The TSX Capped Real Estate Index is up 10% from its lowest point in 2022, which is higher than the TSX index’s 7% recovery over the same period.
However, when the momentum created by a bullish market fades out, residential real estate stocks may feel the weight of a declining market segment. Some commercial real estate stocks and companies with diversified international exposure may prove more resilient in such an environment.
A storage space company
StorageVault Canada (TSX:SVI) focuses on a specific commercial real estate market segment — i.e., storage spaces. This has been the company’s focus since its inception, and it hasn’t shifted yet.

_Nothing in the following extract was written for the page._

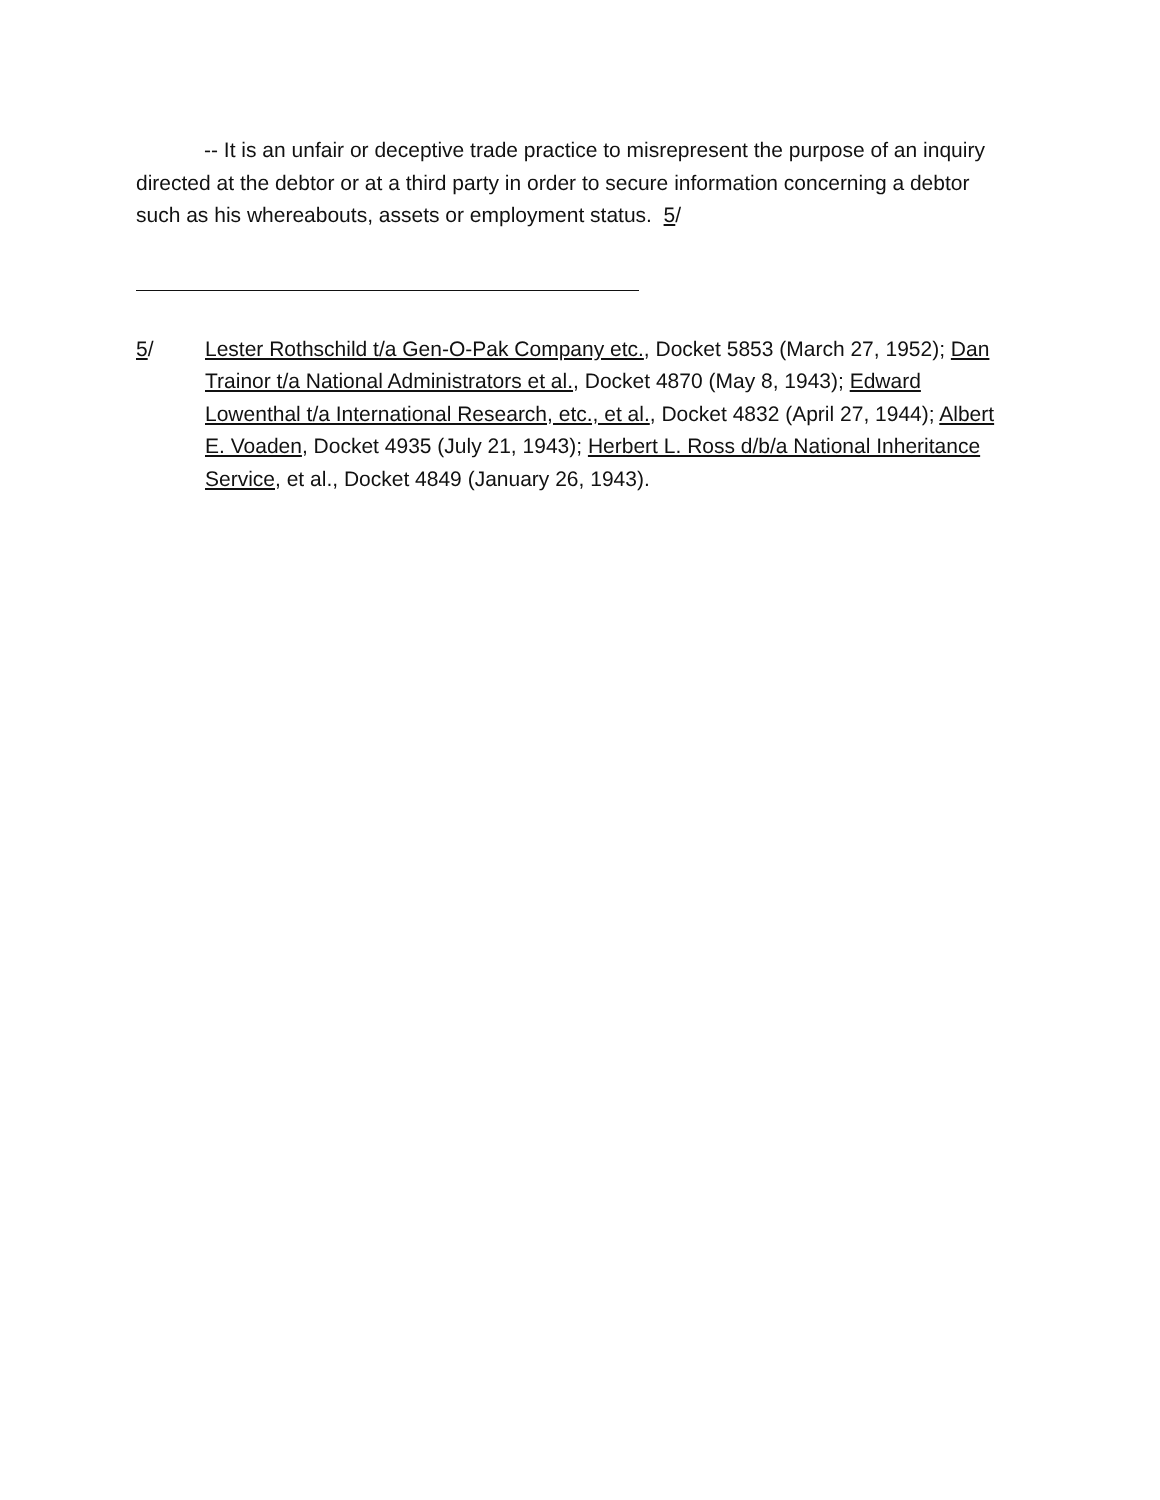-- It is an unfair or deceptive trade practice to misrepresent the purpose of an inquiry directed at the debtor or at a third party in order to secure information concerning a debtor such as his whereabouts, assets or employment status. 5/
5/ Lester Rothschild t/a Gen-O-Pak Company etc., Docket 5853 (March 27, 1952); Dan Trainor t/a National Administrators et al., Docket 4870 (May 8, 1943); Edward Lowenthal t/a International Research, etc., et al., Docket 4832 (April 27, 1944); Albert E. Voaden, Docket 4935 (July 21, 1943); Herbert L. Ross d/b/a National Inheritance Service, et al., Docket 4849 (January 26, 1943).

Instead of focusing on other commercial real estate assets, the company has strived for a leadership position in this niche segment. Its current portfolio includes 203 locations with over 100,594 storage units.
Eight out of the seven brands under the StorageVault Canada banner are dedicated to flexible storage solutions or fixed storage spaces. The remaining company operates in the Information Management Service space, which includes storing physical data/files.
The stock comes with fantastic growth potential. Its price has grown about 185% in the last five years. And even though it’s a Dividend Aristocrat, growth is its chief attractive factor, as the yield is mostly relatively low (it’s 0.17% right now).
As a commercial real estate company with a leadership position in a niche space, StorageVault Canada seems resilient enough to handle the turbulent real estate market in Canada, which is shaky mainly due to the residential segment.
A commercial real estate services company
Colliers International Group (TSX:CIGI)(NASDAQ:CIGI) is another commercial real estate stock that might be a smart pick in the current housing market. The company offers its clients a wide array of services and has a decent international presence. It started in Australia but later moved its headquarters to Toronto. It operates in 63 countries, but the bulk of its business is in the U.S.
This makes it even safer than a commercial real estate company that primarily operates in Canada, as it adds a geographic barrier to the market segment barrier against the housing crash.
Colliers is also a decent growth stock and returned about 148% to its investors in the last five years through price appreciation alone. It pays dividends, but the yield is usually relatively low.
If you are interested in real estate investing right now solely due to the sector’s recovery, and you are considering riding this wave for as long as the market stays bullish, you may feel a much wider range of real estate stocks.
But if you are looking for stocks that may have the best chance of surviving the potential real estate sector fall if the housing crash blows out of proportion, the two companies are smart picks.